We know that Lent is just around the corner, and once again we will be running our study groups on a Wednesday morning and a Thursday evening. We all know time is precious, but we also know that many of our fellow brothers and sisters around the world would just love to have the freedom to meet and theologically grow together as family.
The idea of studying and enjoying fellowship together, as a family, is a great way to enhance our relationship with God. However, as verse twenty-four of our Gospel: ‘First be reconciled to your brother or sister, and then come offer your gift’, reminds us, sometimes we can place obstacles between God and ourselves. Thankfully, through the Sacrament of Confession, help is at hand. For through this marvellous and generous gift God gives each one of us the freedom to experience his healing grace and love.

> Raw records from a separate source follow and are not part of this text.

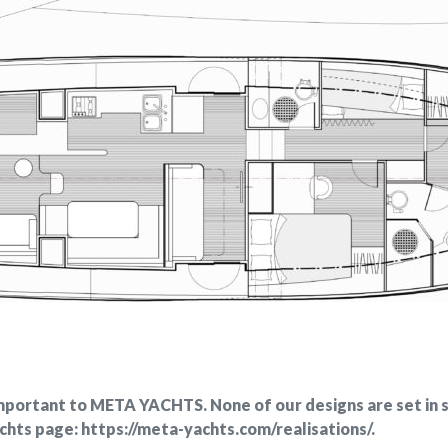
 important to META YACHTS. None of our designs are set in 
achts page: https://meta-yachts.com/realisations/.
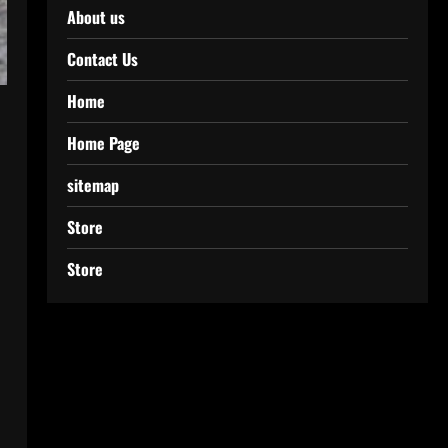
About us
Contact Us
Home
Home Page
sitemap
Store
Store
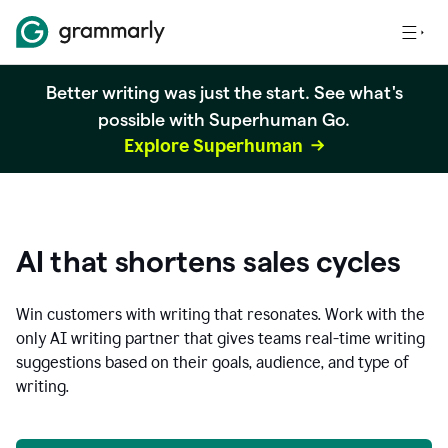
Better writing was just the start. See what's
possible with Superhuman Go.
Explore Superhuman
AI that shortens sales cycles
Win customers with writing that resonates. Work with the
only AI writing partner that gives teams real-time writing
suggestions based on their goals, audience, and type of
writing.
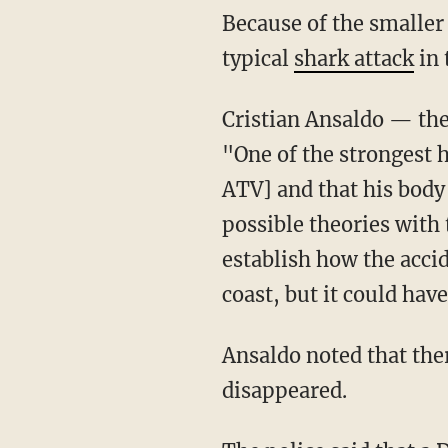
Because of the smaller size of the shark, authorities don't believe that Barría died from a
typical
shark attack
in 
Cristian Ansaldo — th
"One of the strongest h
ATV] and that his body 
possible theories with 
establish how the acci
coast, but it could ha
Ansaldo noted that there had been a strong tidal surge during the weekend when Barría
disappeared.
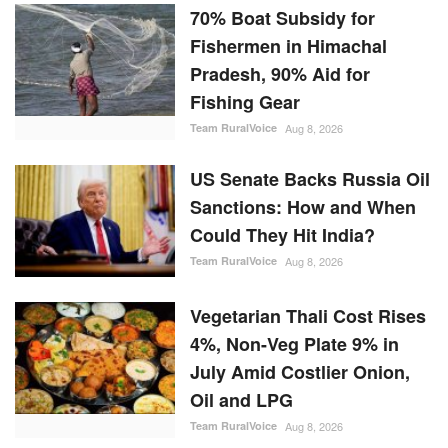
70% Boat Subsidy for
Fishermen in Himachal
Pradesh, 90% Aid for
Fishing Gear
Team RuralVoice
Aug 8, 2026
US Senate Backs Russia Oil
Sanctions: How and When
Could They Hit India?
Team RuralVoice
Aug 8, 2026
Vegetarian Thali Cost Rises
4%, Non-Veg Plate 9% in
July Amid Costlier Onion,
Oil and LPG
Team RuralVoice
Aug 8, 2026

Now, given our theme of Freedom, the Church knows that the Sacrament of Confession isn’t for everyone. Nevertheless, we can still all encounter God’s forgiveness: At the beginning of each Eucharist we are invited and encouraged to come together as a family, to publicly acknowledge and share our shortcomings, and then God lovingly pours out his forgiveness upon each and every one of us.
All the same, as we know, there’s no such thing as a free lunch. Once we have received the freedom and deliverance of God’s forgiveness we are then charged with the challenging task of showing the same level of kindness towards those who may have wronged or misunderstood us.
Yes, at times, offering others freedom through forgiveness will be stressful and difficult. However, I would like to suggest that, by embarking upon this journey together, not only will we witness the life of this Church community being transformed but our own lives and those on the receiving end of our love will be transformed, too. For as the book of Acts reminds us: it’s more blesséd to give than to receive.
In our relationships, Christ’s practical advice is that we behave with integrity and arrive at truth.
We go to great lengths to avoid putting our relationships with one another right, but with God’s guidance there is always a way.